Optimizing SQL database insertion speed with Python

I’m looking for ways to speed up my data insertion into an SQL database using Python. I’ve already tried dataframe.to_sql() and cursor.fast_executemany(), but they’re not cutting it for my large CSV files (1GB+). It’s taking me about 10-17 minutes per file, which is too slow.

Someone mentioned using named tuples and generators for faster data loading than pandas. But I’m pretty new to Python and could use some guidance.

Does anyone have tips or tricks for boosting SQL insert performance? Maybe some code examples or articles that explain efficient data loading techniques? I’m open to any suggestions that could help me optimize this process.

Here’s a simple example of what I’m currently doing:

import pandas as pd
import sqlite3

def slow_insert(csv_file, db_name, table_name):
    df = pd.read_csv(csv_file)
    conn = sqlite3.connect(db_name)
    df.to_sql(table_name, conn, if_exists='append', index=False)
    conn.close()

slow_insert('big_data.csv', 'my_database.db', 'my_table')

Any ideas on how to make this faster? Thanks!

hav you tried using bulk inserts? they can really speed things up! i’m curious, whats the structure of ur CSV files? maybe we could brainstorm some creative solutions based on the data format. have u considered using any parallelization techniques to split the workload? that could potentially cut down the processing time significantly!

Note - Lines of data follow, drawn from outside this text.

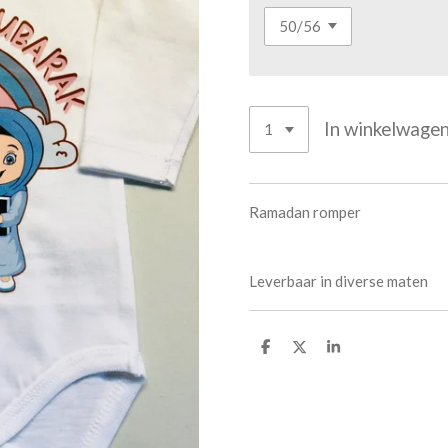
In winkelwage
Ramadan romper
Leverbaar in diverse maten
D
D
S
e
e
h
l
e
a
e
l
r
n
e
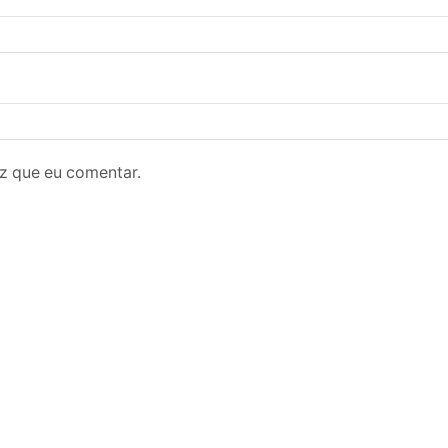
z que eu comentar.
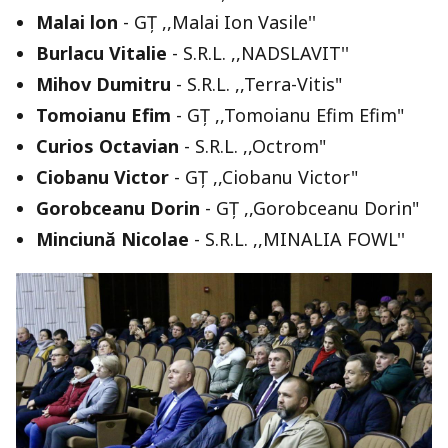
Malai lon
- GȚ ,,Malai Ion Vasile''
Burlacu Vitalie
- S.R.L. ,,NADSLAVIT''
Mihov Dumitru
- S.R.L. ,,Terra-Vitis"
Tomoianu Efim
- GȚ ,,Tomoianu Efim Efim"
Curios Octavian
- S.R.L. ,,Octrom"
Ciobanu Victor
- GȚ ,,Ciobanu Victor"
Gorobceanu Dorin
- GȚ ,,Gorobceanu Dorin"
Minciună Nicolae
- S.R.L. ,,MINALIA FOWL''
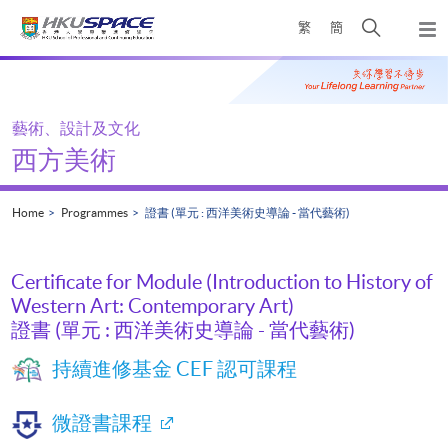
Skip
Open
繁
簡
to
Togg
main
search
navi
Main
content
panel
content
start
藝術、設計及文化
西方美術
Home
Programmes
證書 (單元 : 西洋美術史導論 - 當代藝術)
Certificate for Module (Introduction to History of
Western Art: Contemporary Art)
證書 (單元 : 西洋美術史導論 - 當代藝術)
持續進修基金 CEF 認可課程
微證書課程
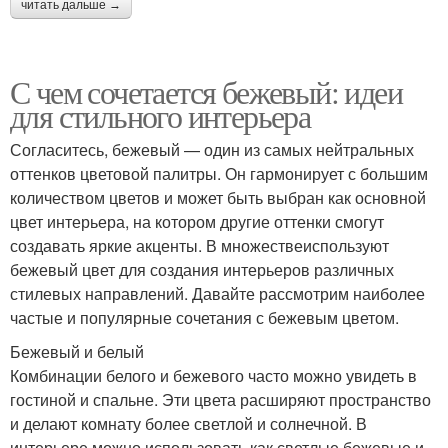
читать дальше →
С чем сочетается бежевый: идеи
для стильного интерьера
Согласитесь, бежевый — один из самых нейтральных
оттенков цветовой палитры. Он гармонирует с большим
количеством цветов и может быть выбран как основной
цвет интерьера, на котором другие оттенки смогут
создавать яркие акценты. В множествеиспользуют
бежевый цвет для создания интерьеров различных
стилевых направлений. Давайте рассмотрим наиболее
частые и популярные сочетания с бежевым цветом.
Бежевый и белый
Комбинации белого и бежевого часто можно увидеть в
гостиной и спальне. Эти цвета расширяют пространство
и делают комнату более светлой и солнечной. В
интерьере можно использовать как светлые бежевые и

For optimizing SQL database insertion speed with Python, consider using the SQLAlchemy library. It offers efficient bulk insert operations and can significantly improve performance over pandas’ to_sql method. Additionally, you might want to experiment with chunking your data. Instead of loading the entire CSV into memory, process it in smaller chunks. This approach can reduce memory usage and potentially speed up the insertion process. Here’s a basic example:

from sqlalchemy import create_engine
import pandas as pd

def optimized_insert(csv_file, db_url, table_name, chunksize=100000):
    engine = create_engine(db_url)
    for chunk in pd.read_csv(csv_file, chunksize=chunksize):
        chunk.to_sql(table_name, engine, if_exists='append', index=False)

optimized_insert('big_data.csv', 'sqlite:///my_database.db', 'my_table')

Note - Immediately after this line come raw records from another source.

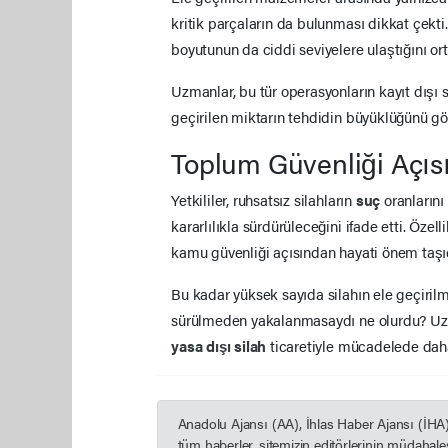
kritik parçaların da bulunması dikkat çekt
boyutunun da ciddi seviyelere ulaştığını or
Uzmanlar, bu tür operasyonların kayıt dışı s
geçirilen miktarın tehdidin büyüklüğünü göz
Toplum Güvenliği Açısı
Yetkililer, ruhsatsız silahların
suç
oranların
kararlılıkla sürdürüleceğini ifade etti. Özel
kamu güvenliği açısından hayati önem taşıdığ
Bu kadar yüksek sayıda silahın ele geçirilme
sürülmeden yakalanmasaydı ne olurdu? Uz
yasa dışı silah
ticaretiyle mücadelede daha
Anadolu Ajansı (AA), İhlas Haber Ajansı (İHA
tüm haberler, sitemizin editörlerinin müdahal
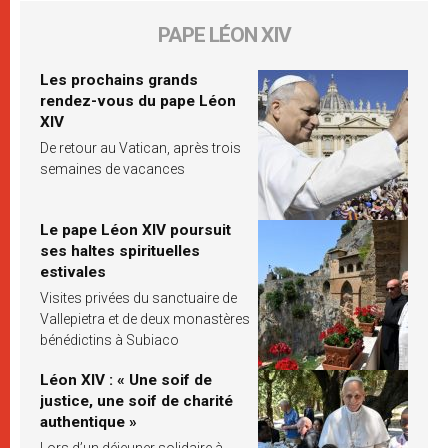
PAPE LÉON XIV
Les prochains grands
rendez-vous du pape Léon
XIV
De retour au Vatican, après trois
semaines de vacances
Le pape Léon XIV poursuit
ses haltes spirituelles
estivales
Visites privées du sanctuaire de
Vallepietra et de deux monastères
bénédictins à Subiaco
Léon XIV : « Une soif de
justice, une soif de charité
authentique »
Lors d’un déjeuner solidaire à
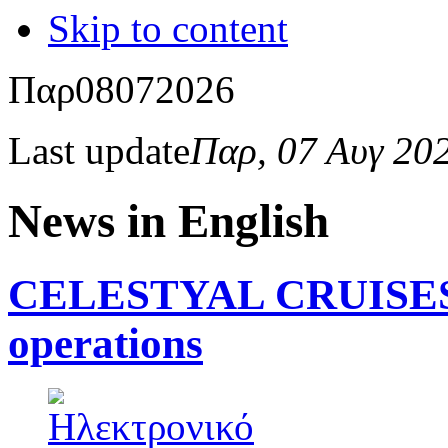
Skip to content
Παρ
08
07
2026
Last update
Παρ, 07 Αυγ 20
News in English
CELESTYAL CRUISES a
operations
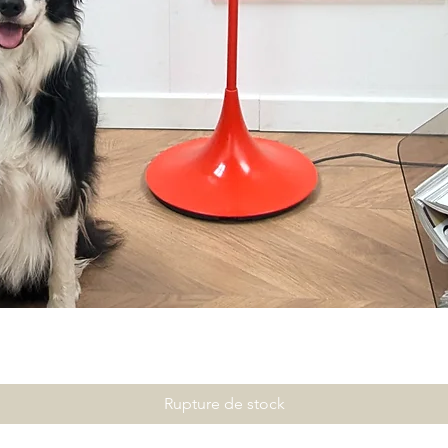
Rupture de stock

This method can often handle large datasets more efficiently than loading the entire file at once.

yo have u considered using pyodbc? it’s pretty sweet for database stuff. also, maybe try breaking ur csv into smaller chunks and inserting them separately. that way u don’t overload ur memory. oh, and don’t forget to disable autocommit - that can give u a nice speed boost too!